:: Problem statement ::
Answer these questions from the account of the fight at Velasco below:
(a) Who was the commander of the fort at Velasco?
(b) How many Texans did Captain William I. Russell lead aboard the schooner?
(c) How many Mexicans were killed?
[Opening Document section section]
When Austin's men started moving down the Brzaos River to Velasco (now Freeport), Father Muldoon went with them. They planned to sail from Velasco to Anahuac. When they reached the fort at Velasco, the local commander refused passage. In an attempt to keep the peace, Father Muldoon went into the fort and talked to the commander, Domingo de Ugartachea. Father Muldoon's efforts were wasted because he returned with a haughty message from the commander declaring " 10,000 riflemen could not dislodge him from his position."

.........................................The Mexican Fort at Velasco>

On June 26, the Texans attacked the well fortified Mexicans. The attack was two pronged. Captain William I. Russell led a force of forty Texans aboard a schooner. They blasted at the fort from the river with a piece of light artillery they brought with them aboard the schooner while John Austin's men attacked from the land side. The fighting lasted overnight with the Mexicans showing a white flag in the morning. The Mexicans lost thirty five men killed and fifteen men wounded. Texan losses were seven dead and twenty seven wounded. Those who fought at Velasco are listed in Appendix V., F., 4. Use this link to go there and the Browser BACK to return to this page.
[Closing Document section section]
[Opening Data block section]
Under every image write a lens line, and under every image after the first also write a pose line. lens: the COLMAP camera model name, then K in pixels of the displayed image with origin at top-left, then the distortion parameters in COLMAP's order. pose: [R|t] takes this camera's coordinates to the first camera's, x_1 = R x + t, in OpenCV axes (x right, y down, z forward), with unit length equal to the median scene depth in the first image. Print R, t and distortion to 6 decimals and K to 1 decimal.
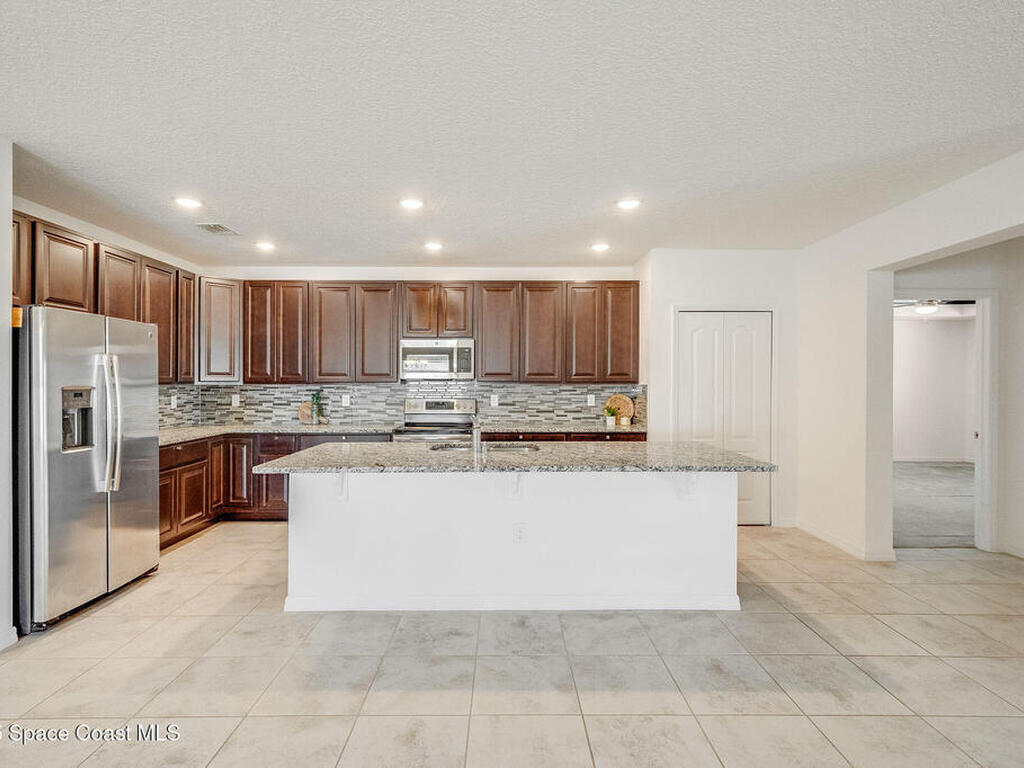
lens RADIAL K [[507.9, 0, 512.0], [0, 507.9, 384.0], [0, 0, 1]] dist [0.004063, 0.000526]
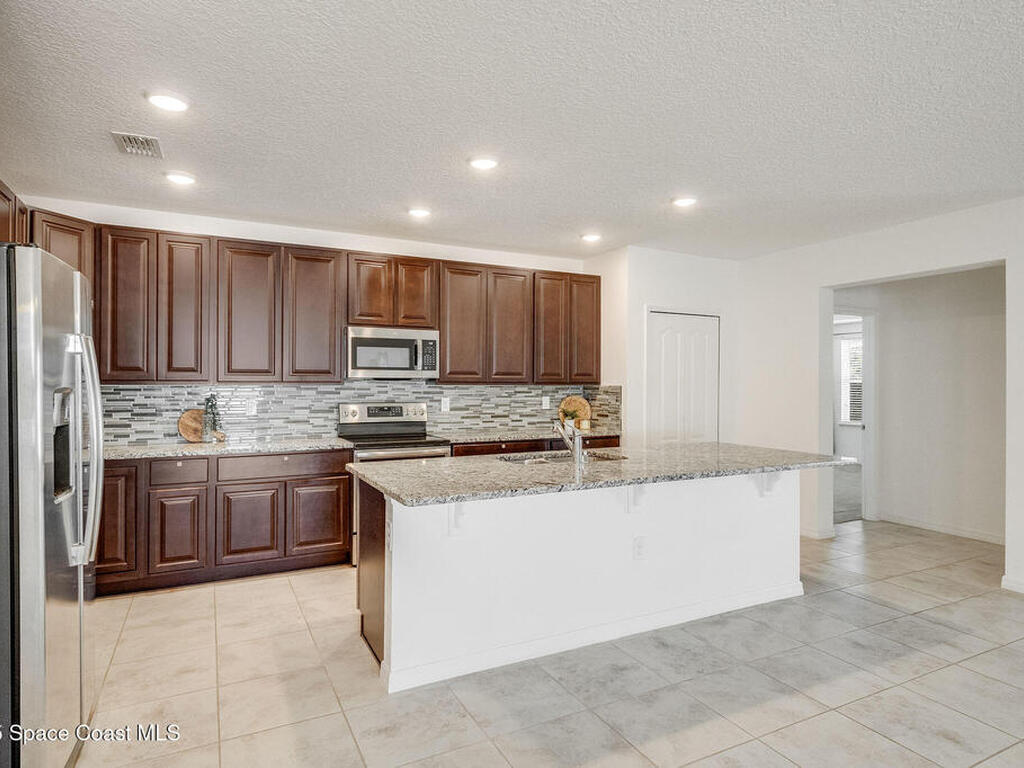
[Closing Data block section]
:: Worked solution ::
(a) Domingo de Ugartachea
(b) Forty
(c) Thirty-five